*** Given passage ***

Mobile device 120 may include a mobile application 122. The mobile application may provide automatic speech recognition, paraphrase decoding, transducing and/or translation, paraphrase translation, partitioning, an automated assistant, and other functionality discussed herein. Mobile application 122 may be implemented as one or more applications, objects, modules or other software.
Computing device 130 may include a network browser 132. The network browser may receive one or more content pages, script code and other code that when loaded into the network browser provides automatic speech recognition, paraphrase decoding, transducing and/or translation, paraphrase translation, partitioning, an automated assistant, and other functionality discussed herein.
Network server 150 may receive requests and data from application 112, mobile application 122, and network browser 132 via network 140. The request may be initiated by the particular applications or browser applications. Network server 150 may process the request and data, transmit a response, or transmit the request and data or other content to application server 160.
Application server 160 includes application 162. The application server may receive data, including data requests received from applications 112 and 122 and browser 132, process the data, and transmit a response to network server 150. In some implementations, the responses are forwarded by network server 152 to the computer or application that originally sent the request. Application's server 160 may also communicate with data store 170. For example, data can be accessed from data store 170 to be used by an application to provide automatic speech recognition, paraphrase decoding, transducing and/or translation, paraphrase translation, partitioning, an automated assistant, and other functionality discussed herein. Application server 160 includes application 162, which may operate similar to application 112 except implemented all or in part on application server 160.
Block 200 includes network server 150, application server 160, and data store 170, and may be used to implement an automated assistant that utilizes paraphrases. In some instances, block 200 may include a paraphrase module to process an input utterance to make the utterance more easily parsable. In some instances, Block 200 may include a paraphrase module two process a generated output in order to make it more natural to a user. Block 200 is discussed in more detail with respect to
Automatic speech recognition module 210 may receive audio content, such as content received through a microphone from one of client 110, mobile device 120, or computing device 130, and may process the audio content to identify speech. The speech may be provided to decoder 230 as well as parser 220.
Parser 220 may interpret a user utterance into intentions. In some instances, parser 220 may produce a set of candidate responses to an utterance received and recognized by ASR 210. Parser 220 may generate one or more plans, for example by creating one or more cards, using a current dialogue state received from state manager 260. In some instances, parser 220 may select and fill a template using an expression from state manager 260 to create a card and pass the card to computation module 240.
Decoder 230 may decode received utterances into equivalent language that is easier for parser 220 to parse. For example, decoder 230 may decode an utterance into an equivalent training sentence, trading segments, or other content that may be easily parsed by parser 220. The equivalent language is provided to parser 220 by decoder 230.

*** End of Given passage ***

**Exercises:**
- 1) Answer these questions using the passage on the speech assistant system.
(a) What does the network browser on computing device 130 receive?
(b) Which two components does automatic speech recognition module 210 send the speech to?
(c) What does parser 220 use to generate one or more plans?
- 2) For each statement, say whether it agrees with the passage on the speech assistant system. Answer yes or no, and quote the words from the passage that decide it.
(a) Network server 150 receives requests from network browser 132 through network 140.
(b) Block 200 includes mobile device 120.
(c) Parser 220 passes the card it creates to decoder 230.
- 3) Carry on the passage on the speech assistant system, starting after its last sentence.

*** Recorded data ***

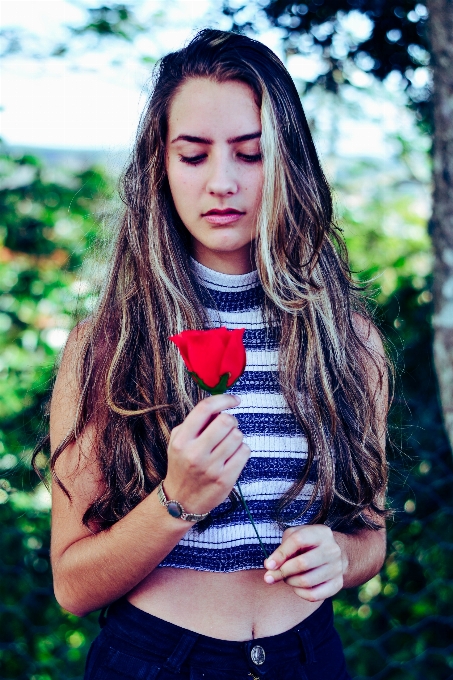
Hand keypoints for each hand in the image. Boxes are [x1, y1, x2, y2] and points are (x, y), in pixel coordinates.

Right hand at [165, 394, 249, 516]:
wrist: (180, 500)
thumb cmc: (182, 465)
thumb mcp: (179, 441)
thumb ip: (195, 422)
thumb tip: (220, 407)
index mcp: (182, 440)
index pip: (205, 409)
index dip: (223, 399)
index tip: (234, 399)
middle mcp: (195, 453)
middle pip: (226, 421)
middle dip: (231, 421)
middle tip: (227, 428)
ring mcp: (211, 468)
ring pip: (238, 436)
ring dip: (236, 437)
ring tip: (227, 445)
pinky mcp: (225, 480)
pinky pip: (245, 452)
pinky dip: (241, 450)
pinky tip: (232, 456)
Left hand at [263, 525, 345, 600]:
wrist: (337, 554)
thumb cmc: (310, 544)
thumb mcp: (297, 536)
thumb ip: (282, 548)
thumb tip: (270, 566)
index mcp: (320, 533)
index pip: (298, 540)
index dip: (281, 554)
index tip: (268, 565)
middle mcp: (332, 549)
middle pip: (303, 563)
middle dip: (283, 571)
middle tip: (273, 575)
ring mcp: (337, 568)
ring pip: (307, 581)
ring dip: (290, 582)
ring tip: (287, 578)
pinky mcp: (337, 584)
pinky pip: (314, 595)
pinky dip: (300, 593)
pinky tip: (297, 587)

*** End of Recorded data ***

**Numbered answers:**
- 1)
(a) One or more content pages, script code and other code.
(b) Decoder 230 and parser 220.
(c) A current dialogue state received from state manager 260.

- 2)
(a) Yes: "Network server 150 may receive requests and data from application 112, mobile application 122, and network browser 132 via network 140."
(b) No: "Block 200 includes network server 150, application server 160, and data store 170"
(c) No: "pass the card to computation module 240"

- 3)
Computation module 240 may examine candidate responses, such as plans, that are received from parser 220. The computation module may rank them, alter them, may also add to them. In some instances, computation module 240 may add a “do-nothing” action to the candidate responses. Computation module may decide which plan to execute, such as by machine learning or some other method. Once the computation module determines which plan to execute, computation module 240 may communicate with one or more third-party services 292, 294, or 296, to execute the plan. In some instances, executing the plan may involve sending an email through a third-party service, sending a text message through third-party service, accessing information from a third-party service such as flight information, hotel information, or other data. In some instances, identifying a plan and executing a plan may involve generating a response by generator 250 without accessing content from a third-party service.
State manager 260 allows the system to infer what objects a user means when he or she uses a pronoun or generic noun phrase to refer to an entity. The state manager may track “salience” —that is, tracking focus, intent, and history of the interactions. The salience information is available to the paraphrase manipulation systems described here, but the other internal workings of the automated assistant are not observable.
Generator 250 may receive a structured logical response from computation module 240. The structured logical response may be generated as a result of the selection of can at response to execute. When received, generator 250 may generate a natural language response from the logical form to render a string. Generating the natural language response may include rendering a string from key-value pairs, as well as utilizing silence information for information pass along from computation module 240. Once the strings are generated, they are provided to a translator 270.
Translator 270 transforms the output string to a string of language that is more natural to a user. Translator 270 may utilize state information from state manager 260 to generate a paraphrase to be incorporated into the output string. The output of generator 250 is then converted to speech by text-to-speech module 280.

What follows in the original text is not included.